» What is asked
Count the lines below that contain the string "result" and give only that number.

_ _ _

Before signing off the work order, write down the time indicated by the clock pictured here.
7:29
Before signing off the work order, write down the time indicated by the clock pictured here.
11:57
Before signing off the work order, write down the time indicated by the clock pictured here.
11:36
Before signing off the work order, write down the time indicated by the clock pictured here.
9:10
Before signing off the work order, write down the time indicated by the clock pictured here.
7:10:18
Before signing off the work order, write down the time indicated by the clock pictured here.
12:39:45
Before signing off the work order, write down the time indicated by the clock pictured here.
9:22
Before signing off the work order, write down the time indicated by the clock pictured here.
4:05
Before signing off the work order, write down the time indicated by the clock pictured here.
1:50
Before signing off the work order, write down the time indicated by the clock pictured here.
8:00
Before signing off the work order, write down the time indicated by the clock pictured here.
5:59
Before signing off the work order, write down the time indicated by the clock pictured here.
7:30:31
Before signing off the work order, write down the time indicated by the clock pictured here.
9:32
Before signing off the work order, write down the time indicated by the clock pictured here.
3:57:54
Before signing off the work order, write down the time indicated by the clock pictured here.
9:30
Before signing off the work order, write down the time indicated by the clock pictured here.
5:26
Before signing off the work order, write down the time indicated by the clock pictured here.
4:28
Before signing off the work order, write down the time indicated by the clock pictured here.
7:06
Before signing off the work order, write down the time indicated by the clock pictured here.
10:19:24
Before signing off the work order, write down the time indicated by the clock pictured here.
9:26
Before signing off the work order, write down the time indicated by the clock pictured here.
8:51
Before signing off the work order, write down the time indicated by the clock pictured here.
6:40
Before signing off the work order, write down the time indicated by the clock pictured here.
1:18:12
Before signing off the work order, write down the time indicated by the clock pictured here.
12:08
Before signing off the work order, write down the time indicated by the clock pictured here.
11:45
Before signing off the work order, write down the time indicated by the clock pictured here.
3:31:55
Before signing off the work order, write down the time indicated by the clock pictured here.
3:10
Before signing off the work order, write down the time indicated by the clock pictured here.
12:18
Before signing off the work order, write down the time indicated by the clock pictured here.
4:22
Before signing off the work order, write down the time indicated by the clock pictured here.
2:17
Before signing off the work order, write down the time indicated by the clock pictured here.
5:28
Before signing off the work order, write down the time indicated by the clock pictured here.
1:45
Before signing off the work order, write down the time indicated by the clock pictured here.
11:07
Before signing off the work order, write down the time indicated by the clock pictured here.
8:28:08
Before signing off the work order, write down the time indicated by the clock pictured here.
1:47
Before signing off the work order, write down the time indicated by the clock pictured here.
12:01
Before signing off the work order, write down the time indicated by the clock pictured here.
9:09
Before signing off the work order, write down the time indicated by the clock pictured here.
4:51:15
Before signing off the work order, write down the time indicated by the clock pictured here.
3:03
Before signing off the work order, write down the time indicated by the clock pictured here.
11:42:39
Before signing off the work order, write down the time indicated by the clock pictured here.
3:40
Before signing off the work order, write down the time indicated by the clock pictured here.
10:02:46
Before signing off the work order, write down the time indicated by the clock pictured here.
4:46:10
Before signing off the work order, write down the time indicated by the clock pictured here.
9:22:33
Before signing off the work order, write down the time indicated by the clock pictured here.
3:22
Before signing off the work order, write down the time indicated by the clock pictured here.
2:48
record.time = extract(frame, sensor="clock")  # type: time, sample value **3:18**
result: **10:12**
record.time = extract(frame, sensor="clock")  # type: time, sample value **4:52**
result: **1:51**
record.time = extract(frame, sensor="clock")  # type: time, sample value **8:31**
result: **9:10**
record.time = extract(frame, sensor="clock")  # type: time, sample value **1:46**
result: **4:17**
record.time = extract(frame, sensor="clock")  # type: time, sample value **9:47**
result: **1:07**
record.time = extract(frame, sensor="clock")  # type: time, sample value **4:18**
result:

_ _ _

» Solution to this task
6